**EXERCISE AIM**
Restate the records that follow word for word; no pictures should appear.

(Stored dataset items)

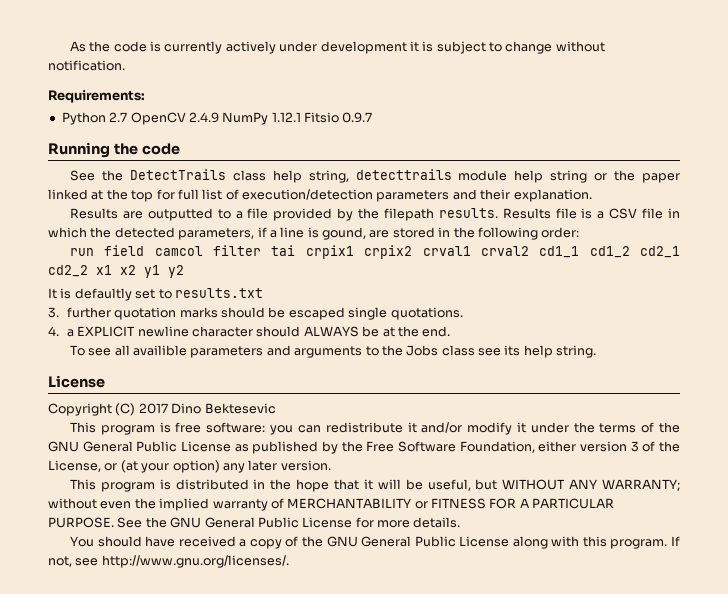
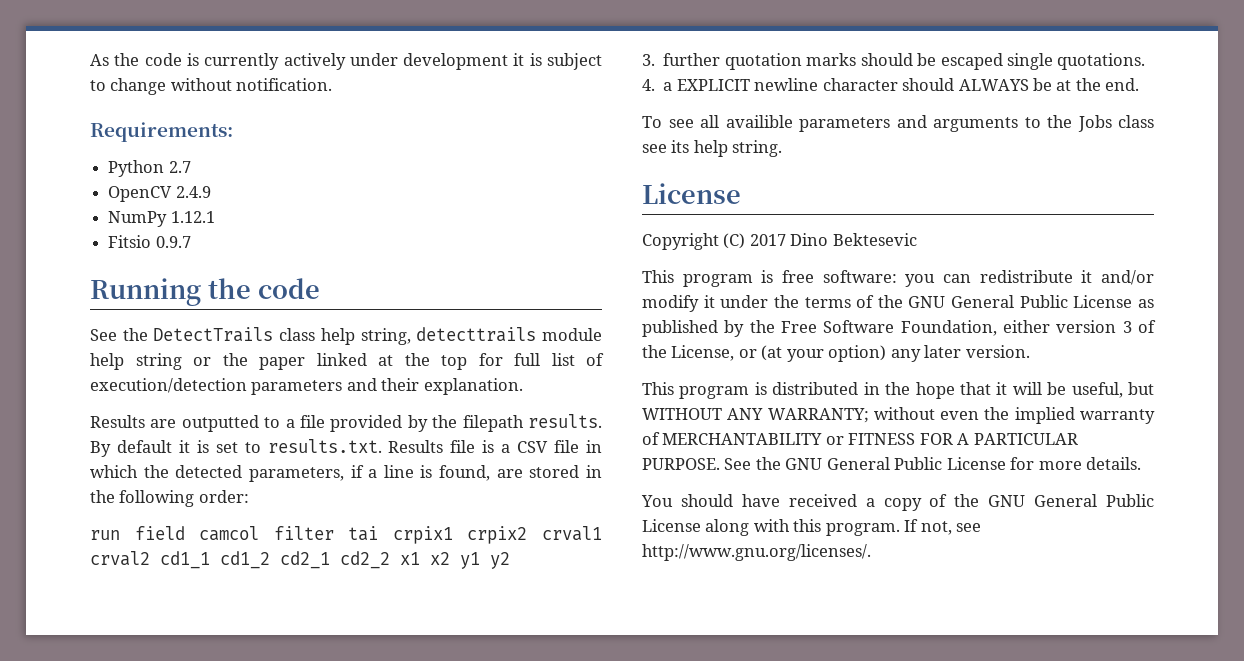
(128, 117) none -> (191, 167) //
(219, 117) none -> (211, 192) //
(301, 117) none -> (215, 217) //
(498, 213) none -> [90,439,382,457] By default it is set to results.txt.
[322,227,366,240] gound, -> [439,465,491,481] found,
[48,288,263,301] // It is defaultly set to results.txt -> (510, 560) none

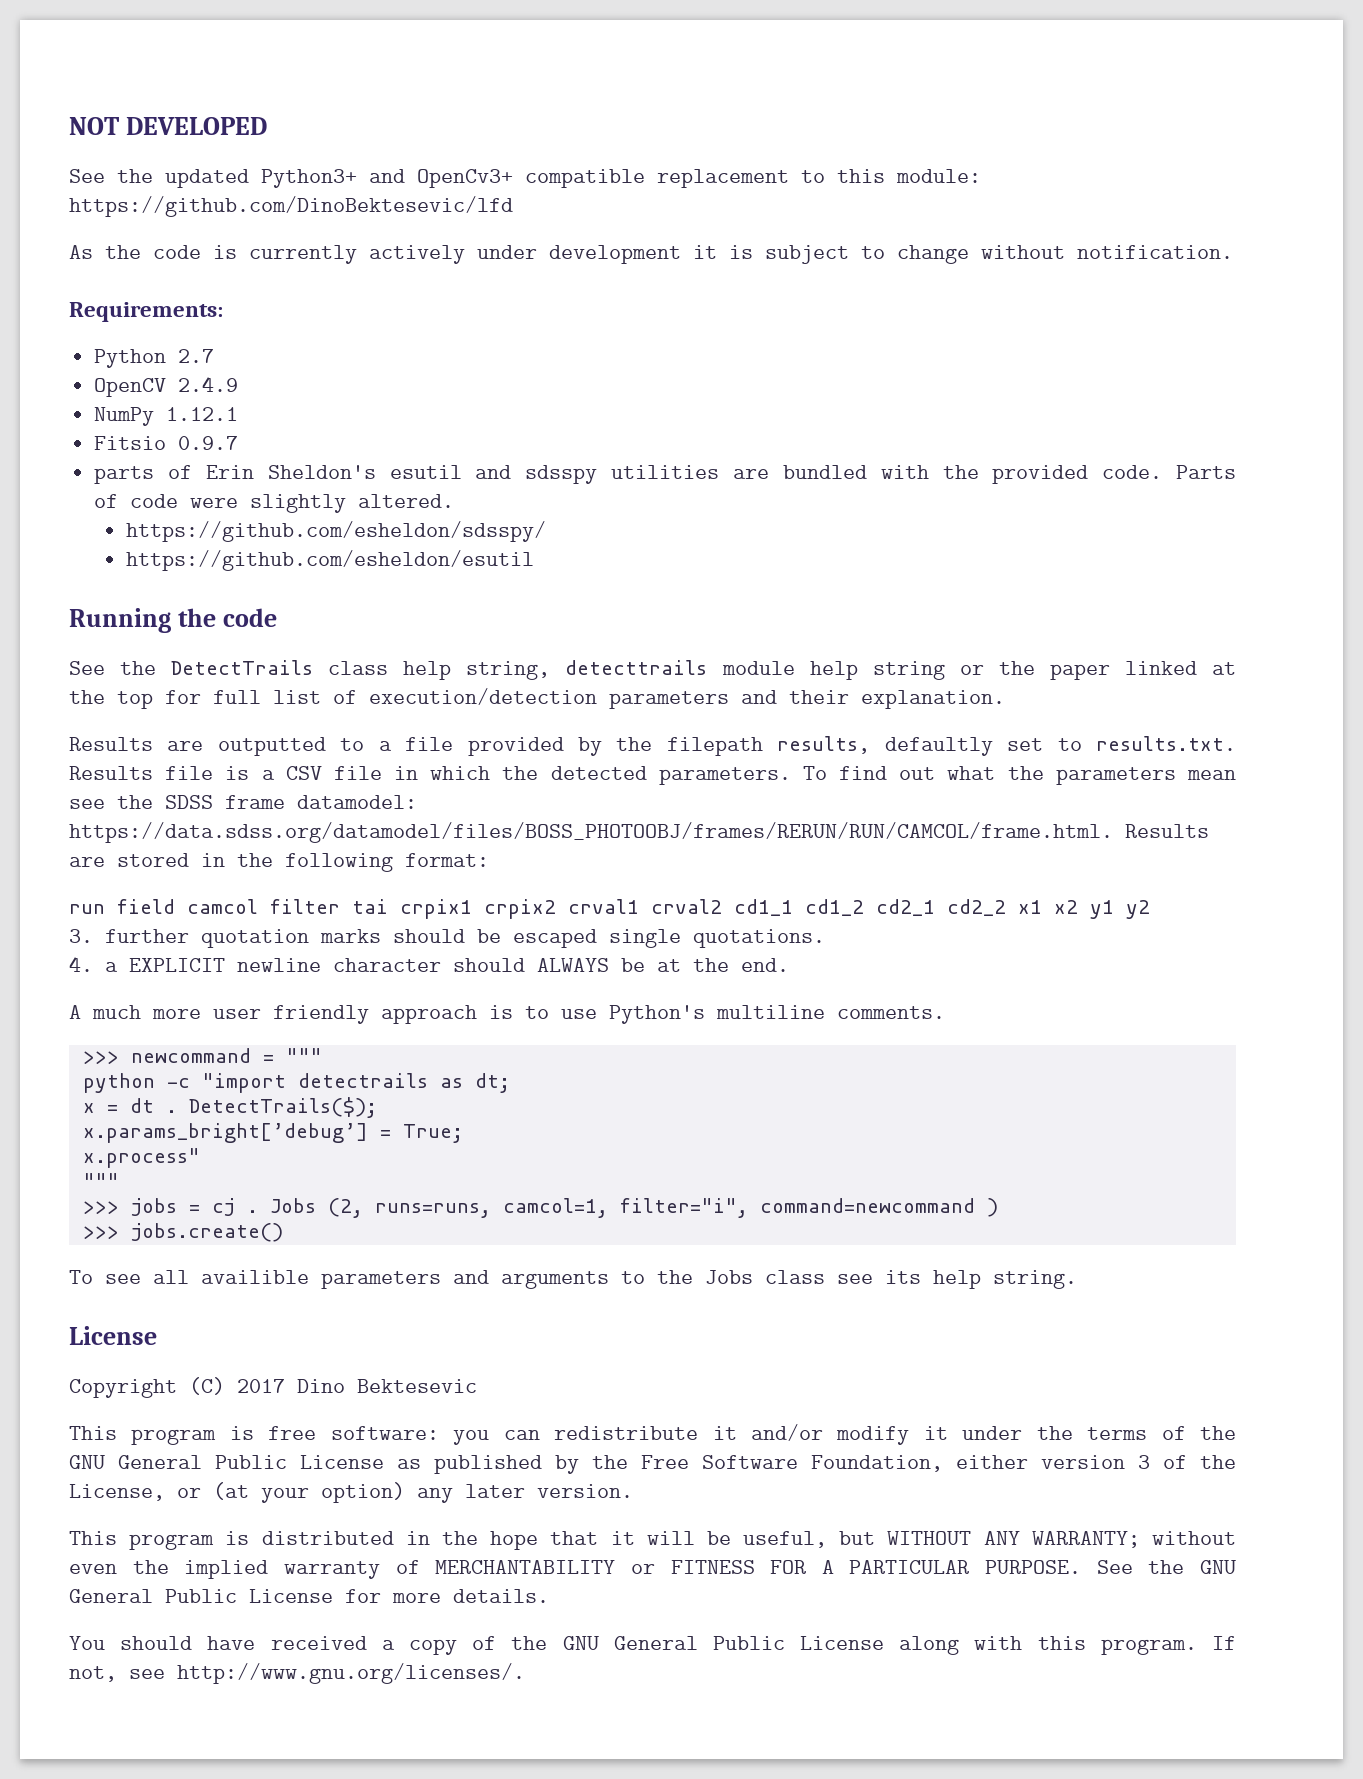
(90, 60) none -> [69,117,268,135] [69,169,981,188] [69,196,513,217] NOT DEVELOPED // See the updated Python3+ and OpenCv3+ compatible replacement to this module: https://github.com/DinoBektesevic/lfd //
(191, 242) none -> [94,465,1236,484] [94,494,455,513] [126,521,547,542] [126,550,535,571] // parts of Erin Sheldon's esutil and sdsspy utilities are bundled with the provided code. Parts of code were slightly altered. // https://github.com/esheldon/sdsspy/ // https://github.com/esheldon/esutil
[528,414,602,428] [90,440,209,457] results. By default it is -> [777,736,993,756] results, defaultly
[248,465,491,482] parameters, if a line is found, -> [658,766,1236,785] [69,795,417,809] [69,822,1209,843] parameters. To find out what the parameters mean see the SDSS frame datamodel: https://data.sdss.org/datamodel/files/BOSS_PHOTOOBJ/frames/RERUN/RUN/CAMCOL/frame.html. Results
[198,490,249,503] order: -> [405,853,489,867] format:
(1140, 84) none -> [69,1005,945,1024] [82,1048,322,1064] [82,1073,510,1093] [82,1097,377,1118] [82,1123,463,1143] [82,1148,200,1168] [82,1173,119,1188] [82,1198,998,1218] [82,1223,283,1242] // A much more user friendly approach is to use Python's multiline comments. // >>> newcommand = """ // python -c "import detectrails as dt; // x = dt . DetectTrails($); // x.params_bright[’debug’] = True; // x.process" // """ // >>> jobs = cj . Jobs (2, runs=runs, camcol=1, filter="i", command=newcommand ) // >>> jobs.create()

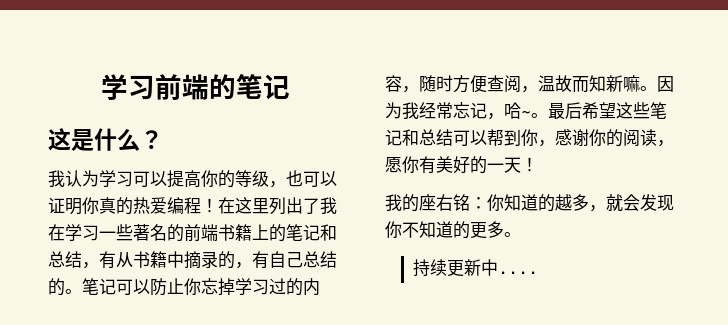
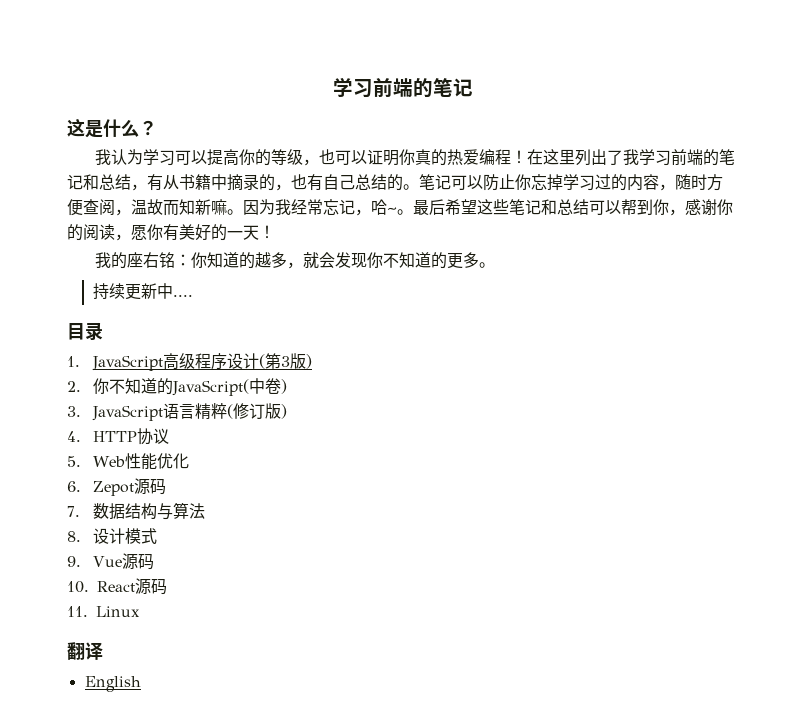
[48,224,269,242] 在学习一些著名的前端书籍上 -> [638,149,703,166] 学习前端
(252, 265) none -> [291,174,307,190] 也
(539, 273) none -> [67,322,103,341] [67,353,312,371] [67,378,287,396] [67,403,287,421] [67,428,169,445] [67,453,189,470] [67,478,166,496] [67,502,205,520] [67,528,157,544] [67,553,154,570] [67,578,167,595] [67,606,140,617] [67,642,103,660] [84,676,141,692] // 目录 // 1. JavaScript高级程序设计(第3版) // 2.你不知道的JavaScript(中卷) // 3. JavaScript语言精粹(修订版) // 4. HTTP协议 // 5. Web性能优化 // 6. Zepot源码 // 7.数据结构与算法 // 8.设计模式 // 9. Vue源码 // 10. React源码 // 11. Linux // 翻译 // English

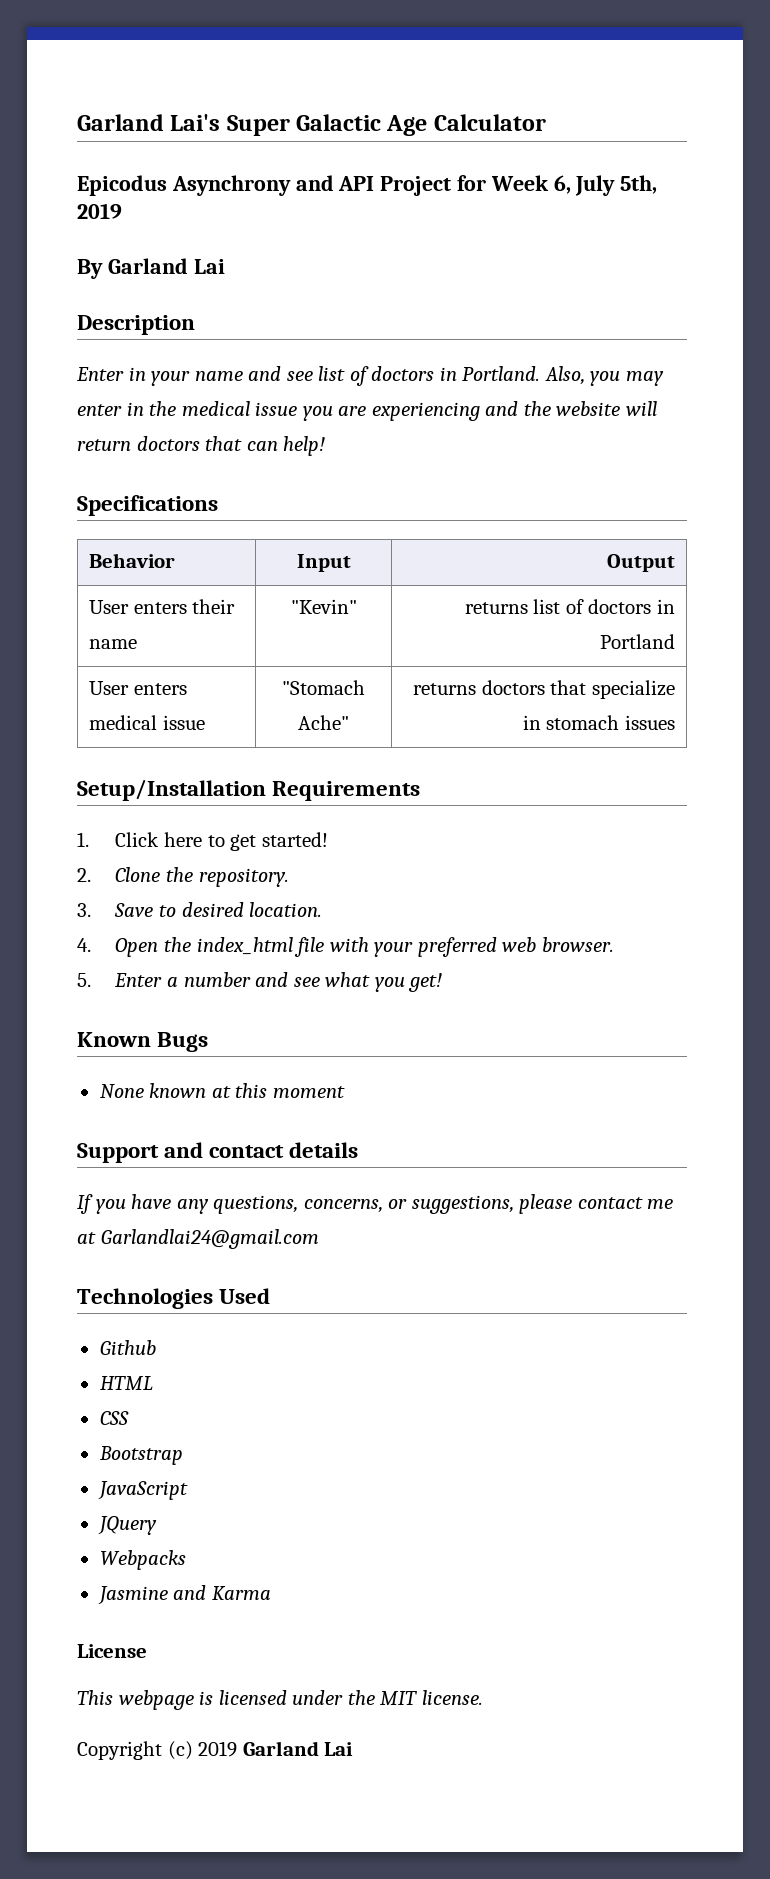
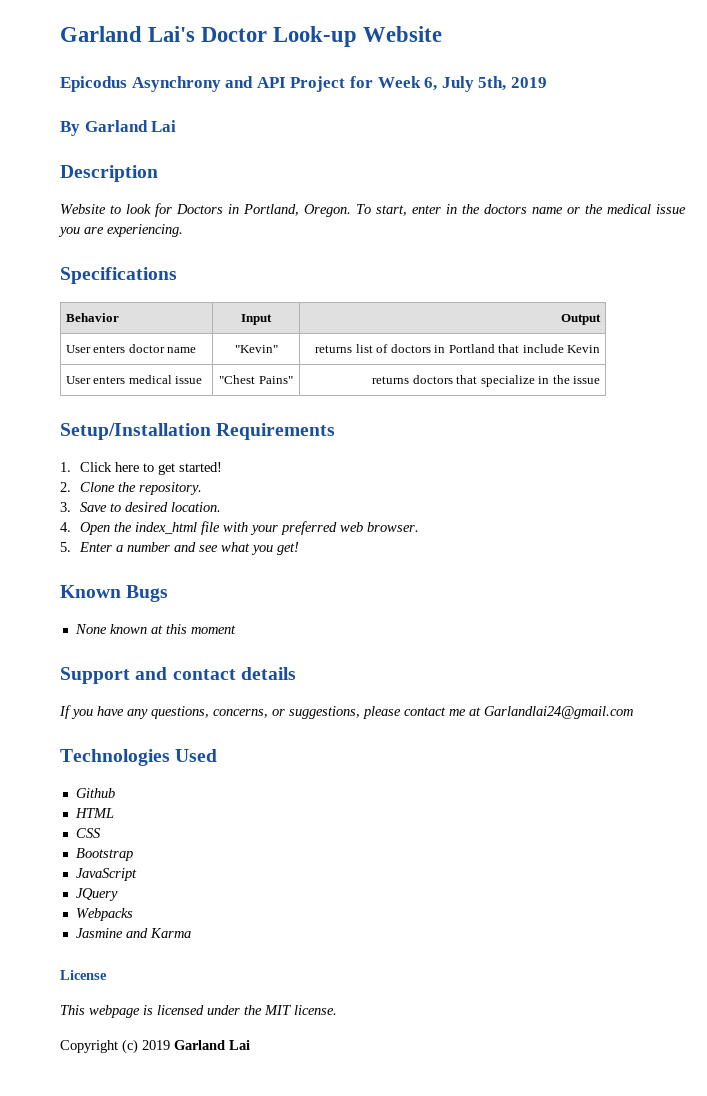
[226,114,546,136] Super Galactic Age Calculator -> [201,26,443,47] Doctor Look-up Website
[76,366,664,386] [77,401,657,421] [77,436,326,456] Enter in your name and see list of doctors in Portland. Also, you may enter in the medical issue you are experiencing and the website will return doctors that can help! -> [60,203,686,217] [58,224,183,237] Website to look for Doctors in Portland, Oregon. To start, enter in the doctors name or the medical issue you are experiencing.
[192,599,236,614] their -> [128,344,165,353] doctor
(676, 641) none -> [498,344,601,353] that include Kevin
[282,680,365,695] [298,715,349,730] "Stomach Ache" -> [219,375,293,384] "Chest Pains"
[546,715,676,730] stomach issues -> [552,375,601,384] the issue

**SOLVED PROBLEM**
(128, 117) none -> (191, 167) //
(219, 117) none -> (211, 192) //
(301, 117) none -> (215, 217) //
(498, 213) none -> [90,439,382,457] By default it is set to results.txt.
[322,227,366,240] gound, -> [439,465,491,481] found,
[48,288,263,301] // It is defaultly set to results.txt -> (510, 560) none

(90, 60) none -> [69,117,268,135] [69,169,981,188] [69,196,513,217] NOT DEVELOPED // See the updated Python3+ and OpenCv3+ compatible replacement to this module: https://github.com/DinoBektesevic/lfd //
(191, 242) none -> [94,465,1236,484] [94,494,455,513] [126,521,547,542] [126,550,535,571] // parts of Erin Sheldon's esutil and sdsspy utilities are bundled with the provided code. Parts of code were slightly altered. // https://github.com/esheldon/sdsspy/ // https://github.com/esheldon/esutil
[528,414,602,428] [90,440,209,457] results. By default it is -> [777,736,993,756] results, defaultly
[248,465,491,482] parameters, if a line is found, -> [658,766,1236,785] [69,795,417,809] [69,822,1209,843] parameters. To find out what the parameters mean see the SDSS frame datamodel: https://data.sdss.org/datamodel/files/BOSS_PHOTOOBJ/frames/RERUN/RUN/CAMCOL/frame.html. Results
[198,490,249,503] order: -> [405,853,489,867] format:
(1140, 84) none -> [69,1005,945,1024] [82,1048,322,1064] [82,1073,510,1093] [82,1097,377,1118] [82,1123,463,1143] [82,1148,200,1168] [82,1173,119,1188] [82,1198,998,1218] [82,1223,283,1242] // A much more user friendly approach is to use Python's multiline comments. // >>> newcommand = """ // python -c "import detectrails as dt; // x = dt . DetectTrails($); // x.params_bright[’debug’] = True; // x.process" // """ // >>> jobs = cj . Jobs (2, runs=runs, camcol=1, filter="i", command=newcommand ) // >>> jobs.create()

[48,224,269,242] 在学习一些著名的前端书籍上 -> [638,149,703,166] 学习前端
(252, 265) none -> [291,174,307,190] 也
(539, 273) none -> [67,322,103,341] [67,353,312,371] [67,378,287,396] [67,403,287,421] [67,428,169,445] [67,453,189,470] [67,478,166,496] [67,502,205,520] [67,528,157,544] [67,553,154,570] [67,578,167,595] [67,606,140,617] [67,642,103,660] [84,676,141,692] // 目录 // 1. JavaScript高级程序设计(第3版) // 2.你不知道的JavaScript(中卷) // 3. JavaScript语言精粹(修订版) // 4. HTTP协议 // 5. Web性能优化 // 6. Zepot源码 // 7.数据结构与算法 // 8.设计模式 // 9. Vue源码 // 10. React源码 // 11. Linux // 翻译 // English

[226,114,546,136] Super Galactic Age Calculator -> [201,26,443,47] Doctor Look-up Website
[76,366,664,386] [77,401,657,421] [77,436,326,456] Enter in your name and see list of doctors in Portland. Also, you may enter in the medical issue you are experiencing and the website will return doctors that can help! -> [60,203,686,217] [58,224,183,237] Website to look for Doctors in Portland, Oregon. To start, enter in the doctors name or the medical issue you are experiencing.
[192,599,236,614] their -> [128,344,165,353] doctor
(676, 641) none -> [498,344,601,353] that include Kevin
[282,680,365,695] [298,715,349,730] "Stomach Ache" -> [219,375,293,384] "Chest Pains"
[546,715,676,730] stomach issues -> [552,375,601,384] the issue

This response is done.